Start of The data

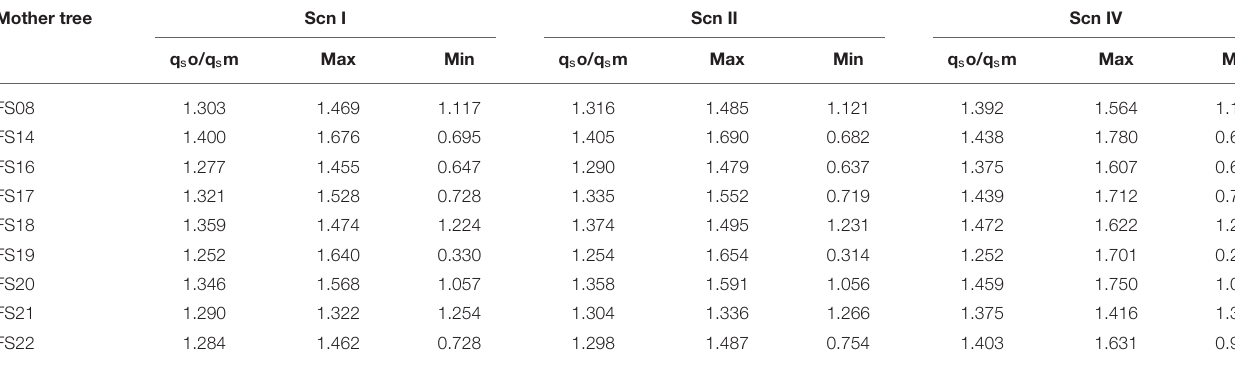
Mean, standard deviation (in brackets), maximum and minimum values per family are provided.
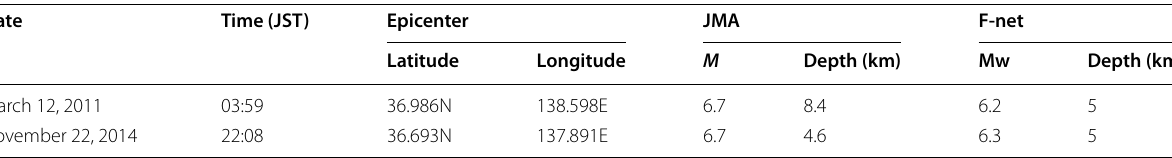
Table 1 Event source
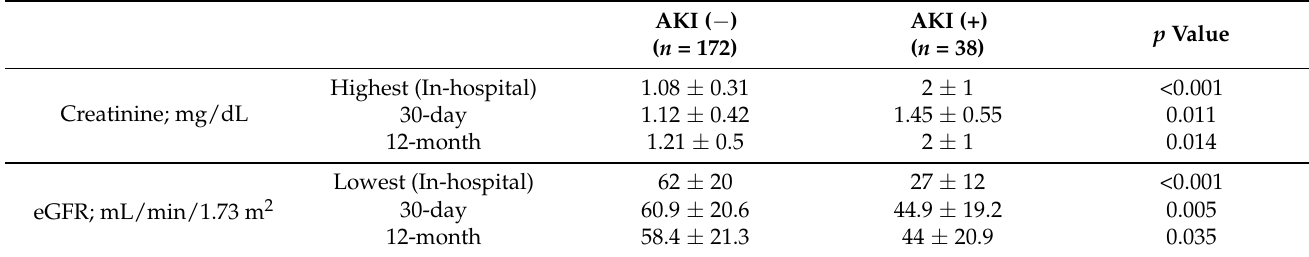
Table 2. Post-TAVI renal function data.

End of The data

Among the lines above, count those that hold the word "Table" and give only the count.

Solution:
2